In July, the Battle of the Vingeanne commenced. Vercingetorix hesitated, however, and thereby lost the initiative- which Caesar, as always, was quick to seize. Vercingetorix retreated, and Caesar pursued. The Arverni leader ensconced his forces in the fortified mountaintop town of Alesia (Alise-Ste-Reine), located on Mount Auxois. At this point, he had 90,000 men with which to oppose Caesar’s 55,000, and he also enjoyed a superior position. As usual, Caesar did not let inferiority of numbers or position inhibit him. He attacked with great vigor, forcing the Gauls to hole up within the walls of Alesia. Then Caesar put his engineers to work building a giant siege-work wall, some 14 miles in circumference, around the town. After this great project had been completed, a tremendous Gallic force of 240,000 marched to the aid of Vercingetorix.
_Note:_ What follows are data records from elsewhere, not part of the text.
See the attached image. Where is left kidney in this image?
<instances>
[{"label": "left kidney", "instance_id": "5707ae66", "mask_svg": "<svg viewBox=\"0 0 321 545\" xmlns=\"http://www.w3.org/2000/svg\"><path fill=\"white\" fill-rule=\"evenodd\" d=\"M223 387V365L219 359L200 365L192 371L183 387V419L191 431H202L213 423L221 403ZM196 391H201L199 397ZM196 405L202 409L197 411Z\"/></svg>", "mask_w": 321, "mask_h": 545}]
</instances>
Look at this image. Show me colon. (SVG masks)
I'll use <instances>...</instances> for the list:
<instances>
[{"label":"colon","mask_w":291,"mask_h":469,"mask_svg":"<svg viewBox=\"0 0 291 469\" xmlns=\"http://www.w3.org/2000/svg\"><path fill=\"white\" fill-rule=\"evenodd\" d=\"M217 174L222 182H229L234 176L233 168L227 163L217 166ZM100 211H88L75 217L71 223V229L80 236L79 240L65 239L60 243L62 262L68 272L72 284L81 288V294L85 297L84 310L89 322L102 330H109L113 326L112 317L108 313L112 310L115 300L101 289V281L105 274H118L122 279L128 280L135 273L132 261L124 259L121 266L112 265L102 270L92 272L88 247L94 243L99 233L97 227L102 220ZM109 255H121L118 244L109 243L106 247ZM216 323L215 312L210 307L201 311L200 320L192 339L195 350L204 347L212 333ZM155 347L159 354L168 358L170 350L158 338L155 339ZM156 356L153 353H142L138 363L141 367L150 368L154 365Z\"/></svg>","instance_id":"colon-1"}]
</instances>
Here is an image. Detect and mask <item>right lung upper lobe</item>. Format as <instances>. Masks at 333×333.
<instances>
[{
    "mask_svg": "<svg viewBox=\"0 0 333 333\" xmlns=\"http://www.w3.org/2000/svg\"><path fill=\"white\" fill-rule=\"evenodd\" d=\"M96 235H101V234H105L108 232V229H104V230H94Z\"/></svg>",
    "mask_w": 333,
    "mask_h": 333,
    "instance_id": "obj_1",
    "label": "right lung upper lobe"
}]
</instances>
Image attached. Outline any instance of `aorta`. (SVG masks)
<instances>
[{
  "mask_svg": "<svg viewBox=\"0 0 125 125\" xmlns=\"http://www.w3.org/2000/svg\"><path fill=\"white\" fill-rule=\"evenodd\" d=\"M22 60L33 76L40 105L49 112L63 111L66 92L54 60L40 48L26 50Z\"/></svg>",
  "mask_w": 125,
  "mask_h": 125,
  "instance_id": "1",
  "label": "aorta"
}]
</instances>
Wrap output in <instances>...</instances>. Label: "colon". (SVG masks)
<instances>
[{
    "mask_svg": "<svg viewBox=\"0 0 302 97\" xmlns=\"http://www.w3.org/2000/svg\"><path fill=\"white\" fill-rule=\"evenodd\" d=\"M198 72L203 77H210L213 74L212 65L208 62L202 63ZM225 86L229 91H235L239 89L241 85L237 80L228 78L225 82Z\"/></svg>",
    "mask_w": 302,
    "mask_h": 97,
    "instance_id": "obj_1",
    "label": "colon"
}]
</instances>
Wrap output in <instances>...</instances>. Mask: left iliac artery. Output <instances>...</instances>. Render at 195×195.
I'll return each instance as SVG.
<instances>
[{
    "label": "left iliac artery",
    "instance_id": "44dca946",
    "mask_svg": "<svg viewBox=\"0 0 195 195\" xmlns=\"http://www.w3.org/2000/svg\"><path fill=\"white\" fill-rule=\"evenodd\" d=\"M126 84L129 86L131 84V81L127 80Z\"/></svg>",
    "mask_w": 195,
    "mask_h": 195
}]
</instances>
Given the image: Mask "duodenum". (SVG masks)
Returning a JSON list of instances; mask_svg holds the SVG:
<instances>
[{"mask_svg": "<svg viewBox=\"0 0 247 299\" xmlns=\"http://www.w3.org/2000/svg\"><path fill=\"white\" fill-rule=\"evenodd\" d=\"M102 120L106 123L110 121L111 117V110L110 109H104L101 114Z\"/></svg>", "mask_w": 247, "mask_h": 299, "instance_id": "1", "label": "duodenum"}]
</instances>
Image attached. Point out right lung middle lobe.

This force laid siege to Caesar, even as he continued to hold Alesia under siege. Caesar, however, was fully prepared to withstand a long siege and had plenty of supplies. He allowed the relief force to make three attacks, all three times repulsing them and inflicting great losses. In the meantime, Vercingetorix and his followers were starving. When he tried to send women and children through the Roman lines, Caesar turned them back. At last Vercingetorix surrendered. This broke the back of the rebellion in central Gaul. The relief army dispersed. Vercingetorix was marched back to Rome, where he was there executed six years later.
The defeat and execution of Vercingetorix (d. 46 B. C. E.), greatest of the Gallic chieftains, broke the back of rebellion in Gaul. However, Gaius Julius Caesar (100-44 B. C. E.) conducted an extensive “mop-up” operation, ensuring that he had thoroughly extinguished all pockets of persistent rebellion. This grand tour through Gaul was also intended to impress the people of that country with the might and majesty of the Roman legions, and in this Caesar was highly successful. Gaul was now securely in Roman hands and a key addition to the empire.
Vercingetorix (d. c. 45 B. C. E.)
Chieftain of the Averni, one of the dominant Gallic tribes, Vercingetorix led a confederation of tribes against Rome and was defeated by Julius Caesar. Vercingetorix’s leadership presented Julius Caesar with a major crisis in Gaul. Vercingetorix was soundly defeated in an open field battle against Caesar at Noviodonum in the winter of 52 B. C. E. Now wary of direct confrontations with the Romans, Vercingetorix employed guerrilla raids and scorched-earth tactics. In March 52 B. C. E., Caesar moved quickly to eliminate one of the centers of Gallic rebellion and so laid siege to the Biturigan stronghold of Avaricum. During the siege, the Gauls effectively used fortifications, fire, and ballistics against Caesar’s two legions. Despite the Gauls’ attempts to end the siege, the Romans ultimately broke through the fortifications and slaughtered the city’s 40,000 inhabitants. Roughly a month after the defeat of Avaricum, Caesar turned his attentions to Gergovia, another center of rebellion in central Gaul and an imposing fortress situated on a steep hill. Vercingetorix, however, beat Caesar to Gergovia and, employing many of the tactics used at Avaricum, carefully prepared its defenses. Vercingetorix repulsed the Roman attacks and handed Caesar one of the rare defeats of his career. In the summer of 52 B. C. E., Caesar briefly engaged Vercingetorix’s forces near Alesia. Retreating from the Romans, Vercingetorix expelled the city’s women and children in order to make room for his 60,000 troops. Caesar’s 50,000 legionaries and Germanic cavalry laid siege to Gergovia. Caesar withstood three bloody assaults against his position by 100,000-250,000 (sources differ) Gallic troops who attempted to relieve Vercingetorix. He attempted to break out of the city but soon realized that Roman victory was inevitable. Upon surrender at Alesia, Vercingetorix was taken to Rome and executed in 46 B. C. E.
Further reading: Julius Caesar, The Gallic War, trans. Carolyn Hammond (New York: Oxford University Press, 1996).